◆ **Problems and tasks**
**A)** According to the article on Solskjaer's firing below, which club beat Manchester United 4-1 on the Saturday before he was dismissed?
**B)** Please pick up the article on Solskjaer's firing after its final sentence and carry it forward.

◆ **Provided passage**
Solskjaer’s legendary Man U status couldn’t prevent firing
LONDON (AP) — Ole Gunnar Solskjaer’s firing by Manchester United on Sunday underscored the oddity of his appointment three years ago and flaws in the club’s determination to persevere so long with a manager whose credentials were constantly doubted as a vast investment in players made little significant impact on the pitch.
Even after chastening losses to fierce rivals Liverpool (5-0) and Manchester City (2-0) in the last month, United stuck by Solskjaer.
While Aston Villa and Norwich used the two-week international break to fire and bring in new managers, United’s leadership waited until after Saturday’s 4-1 collapse at Watford — a fifth loss in seven Premier League games — to finally decide change was required in the dugout.
“Ole will always be a legend at Manchester United and it is with regret that we have reached this difficult decision,” United said in a statement.

◆ **Record set**
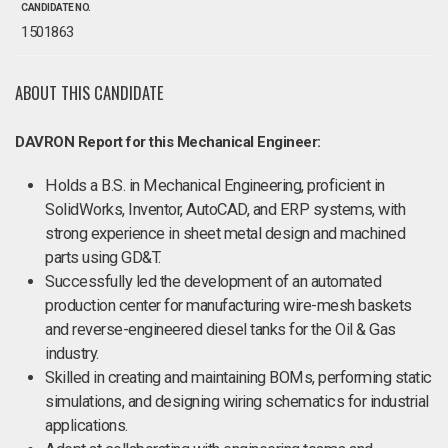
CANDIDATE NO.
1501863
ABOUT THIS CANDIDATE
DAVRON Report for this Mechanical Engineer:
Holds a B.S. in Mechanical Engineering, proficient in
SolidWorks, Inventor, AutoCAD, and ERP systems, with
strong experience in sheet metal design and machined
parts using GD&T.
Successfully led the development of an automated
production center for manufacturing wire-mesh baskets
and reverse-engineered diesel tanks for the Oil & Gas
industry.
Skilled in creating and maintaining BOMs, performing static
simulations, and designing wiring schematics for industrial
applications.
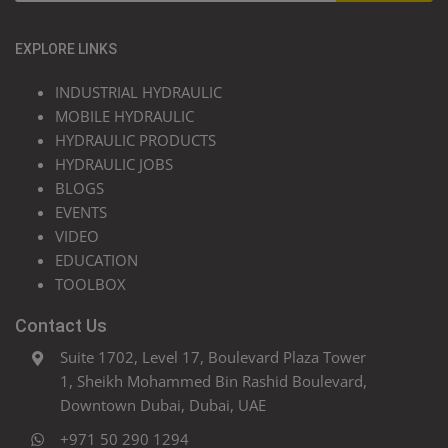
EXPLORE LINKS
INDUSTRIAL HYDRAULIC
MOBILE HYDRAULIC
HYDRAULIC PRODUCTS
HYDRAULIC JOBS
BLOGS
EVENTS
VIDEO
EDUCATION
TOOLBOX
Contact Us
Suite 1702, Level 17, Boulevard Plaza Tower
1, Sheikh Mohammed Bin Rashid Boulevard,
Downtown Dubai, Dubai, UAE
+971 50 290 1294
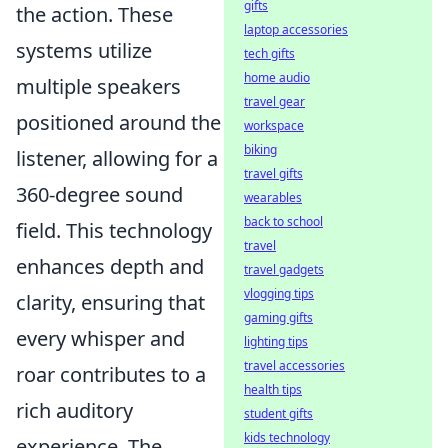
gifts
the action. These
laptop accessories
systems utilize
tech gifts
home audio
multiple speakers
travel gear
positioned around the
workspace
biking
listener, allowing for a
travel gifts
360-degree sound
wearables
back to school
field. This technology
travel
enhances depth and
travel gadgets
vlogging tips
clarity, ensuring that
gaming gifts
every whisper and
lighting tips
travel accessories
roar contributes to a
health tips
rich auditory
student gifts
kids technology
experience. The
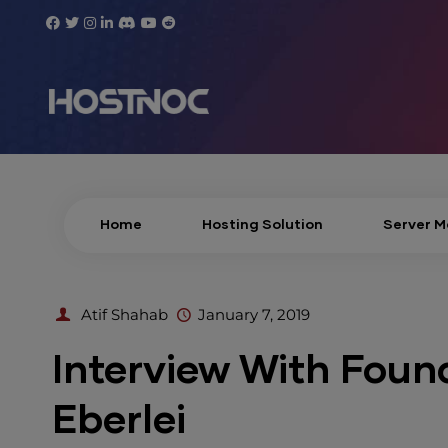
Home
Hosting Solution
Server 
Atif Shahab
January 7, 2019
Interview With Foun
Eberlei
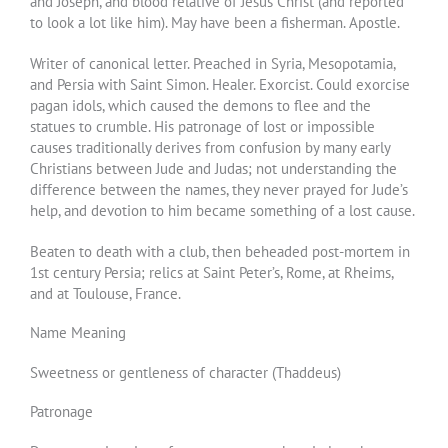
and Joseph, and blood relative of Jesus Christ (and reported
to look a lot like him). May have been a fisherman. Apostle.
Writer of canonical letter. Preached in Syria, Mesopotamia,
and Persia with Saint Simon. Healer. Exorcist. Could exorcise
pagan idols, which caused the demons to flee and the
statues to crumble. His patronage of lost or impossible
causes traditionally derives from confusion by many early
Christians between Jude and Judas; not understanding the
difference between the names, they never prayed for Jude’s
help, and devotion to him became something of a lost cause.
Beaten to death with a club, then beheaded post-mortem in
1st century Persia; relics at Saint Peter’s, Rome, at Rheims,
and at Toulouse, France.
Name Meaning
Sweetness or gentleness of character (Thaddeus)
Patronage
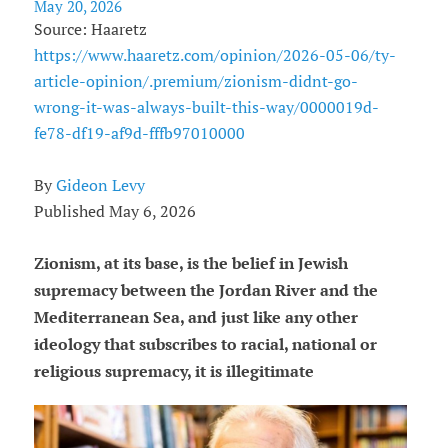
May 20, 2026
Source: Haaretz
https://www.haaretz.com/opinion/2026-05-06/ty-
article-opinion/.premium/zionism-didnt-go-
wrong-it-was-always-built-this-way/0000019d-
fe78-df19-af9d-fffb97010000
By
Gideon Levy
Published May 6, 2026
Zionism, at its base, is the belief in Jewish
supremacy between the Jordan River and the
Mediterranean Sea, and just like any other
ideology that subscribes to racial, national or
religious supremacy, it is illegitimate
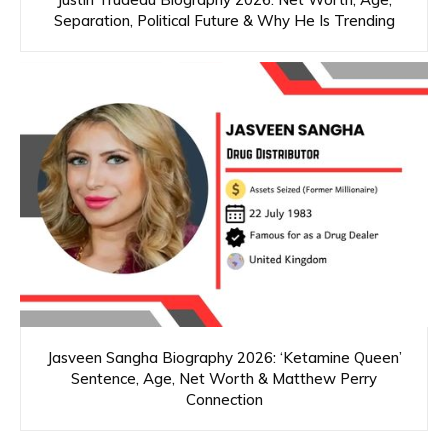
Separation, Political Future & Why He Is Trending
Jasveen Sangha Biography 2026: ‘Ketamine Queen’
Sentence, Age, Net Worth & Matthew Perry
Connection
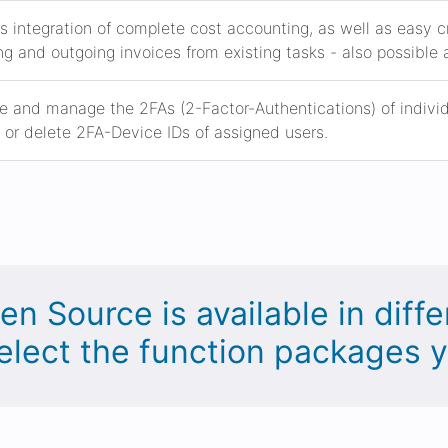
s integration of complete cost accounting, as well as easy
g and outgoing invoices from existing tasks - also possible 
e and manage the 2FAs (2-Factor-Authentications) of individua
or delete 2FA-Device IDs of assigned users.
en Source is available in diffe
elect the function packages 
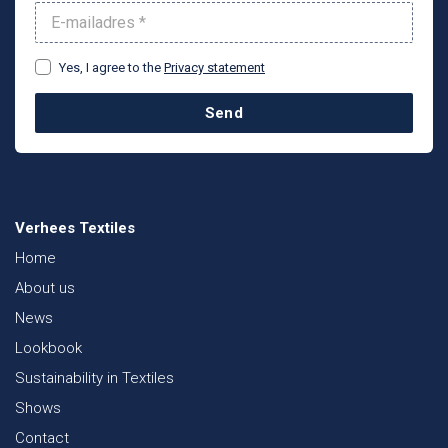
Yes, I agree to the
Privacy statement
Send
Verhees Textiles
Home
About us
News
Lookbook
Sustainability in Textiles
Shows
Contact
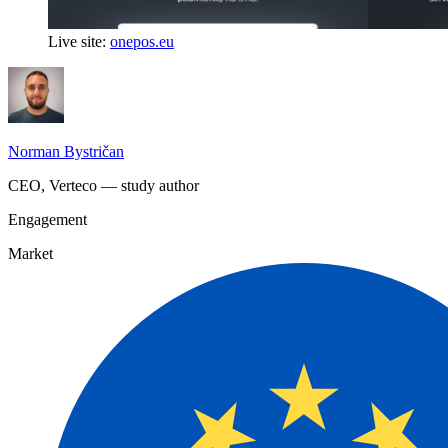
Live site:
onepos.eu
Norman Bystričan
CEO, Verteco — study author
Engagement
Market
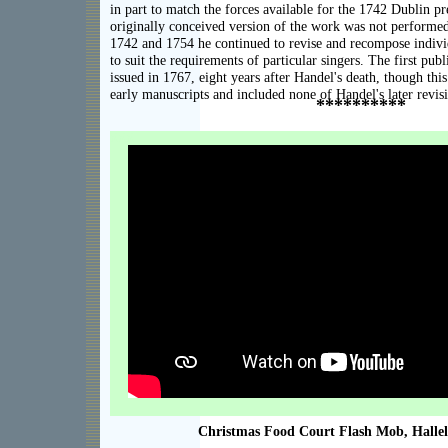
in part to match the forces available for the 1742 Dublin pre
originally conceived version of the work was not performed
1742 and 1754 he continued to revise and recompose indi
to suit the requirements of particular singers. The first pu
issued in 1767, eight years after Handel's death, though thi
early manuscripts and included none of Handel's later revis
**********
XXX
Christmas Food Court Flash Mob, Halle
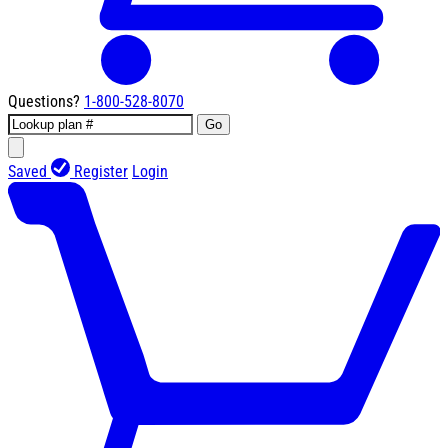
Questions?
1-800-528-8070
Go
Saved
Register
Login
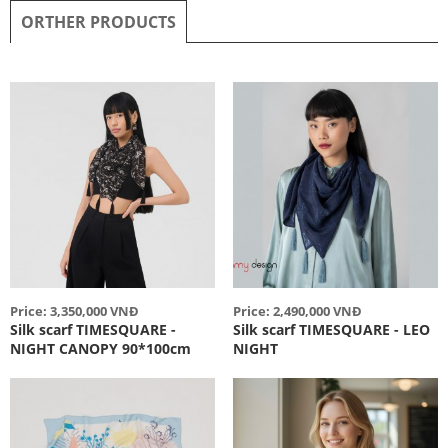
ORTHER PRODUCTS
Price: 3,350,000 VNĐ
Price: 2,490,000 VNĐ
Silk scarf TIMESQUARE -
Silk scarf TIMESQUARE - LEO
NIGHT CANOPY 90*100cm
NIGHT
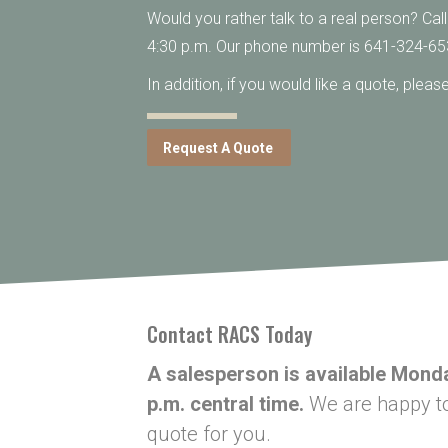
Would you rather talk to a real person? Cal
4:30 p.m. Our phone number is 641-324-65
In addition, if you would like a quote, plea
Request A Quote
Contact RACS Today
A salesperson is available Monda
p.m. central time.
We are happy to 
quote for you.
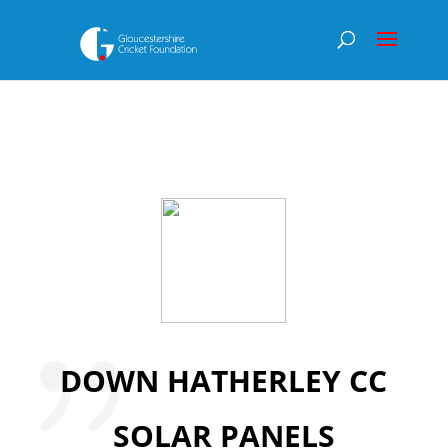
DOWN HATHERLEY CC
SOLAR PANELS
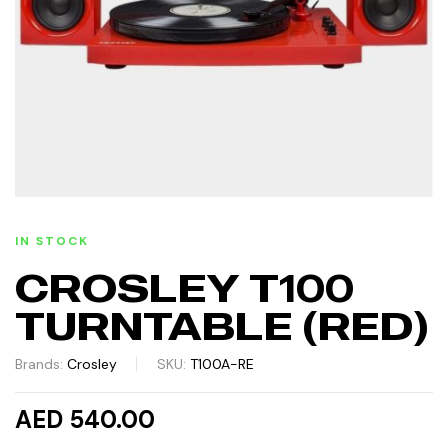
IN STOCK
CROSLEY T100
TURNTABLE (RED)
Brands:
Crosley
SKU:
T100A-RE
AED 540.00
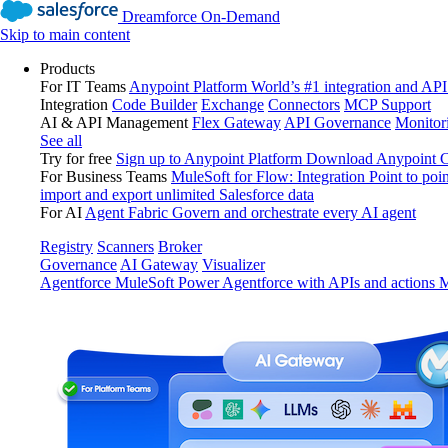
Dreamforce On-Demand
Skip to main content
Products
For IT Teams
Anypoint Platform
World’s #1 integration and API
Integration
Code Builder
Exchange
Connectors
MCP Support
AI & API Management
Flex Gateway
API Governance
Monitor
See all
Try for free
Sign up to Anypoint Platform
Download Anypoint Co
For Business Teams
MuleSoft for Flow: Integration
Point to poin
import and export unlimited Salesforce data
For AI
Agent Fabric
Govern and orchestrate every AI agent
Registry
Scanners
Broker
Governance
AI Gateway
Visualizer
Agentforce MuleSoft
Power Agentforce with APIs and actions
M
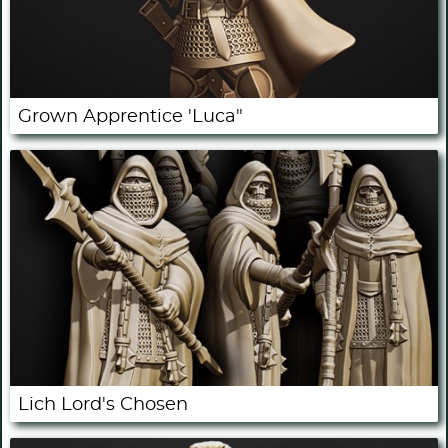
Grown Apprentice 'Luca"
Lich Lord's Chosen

◆ **Written responses**
**A)** Watford

**B)**
It was only Solskjaer’s legendary status that got him the job in the first place as Jose Mourinho’s successor and kept him in post for so long without winning a trophy.
“I wanted us to take the next step to challenge for the league, to win trophies,” Solskjaer said in an interview with United’s in-house TV channel released a few hours after his firing, “but unfortunately I couldn’t get the results we needed and it’s time for me to step aside.”
There was only so much that fondness for scoring the dramatic late winner in the 1999 Champions League final could insulate the Norwegian from criticism that saw his future hang in the balance so often.
The three-year contract extension awarded to Solskjaer ahead of the season by the club’s owners, the Glazer family, has now been terminated.
“While the past few weeks have been disappointing, they should not obscure all the work he has done over the past three years to rebuild the foundations for long-term success,” United said. “Ole leaves with our sincerest thanks for his tireless efforts as manager and our very best wishes for the future.
“His place in the club’s history will always be secure, not just for his story as a player, but as a great man and a manager who gave us many great moments. He will forever be welcome back at Old Trafford as part of the Manchester United family.”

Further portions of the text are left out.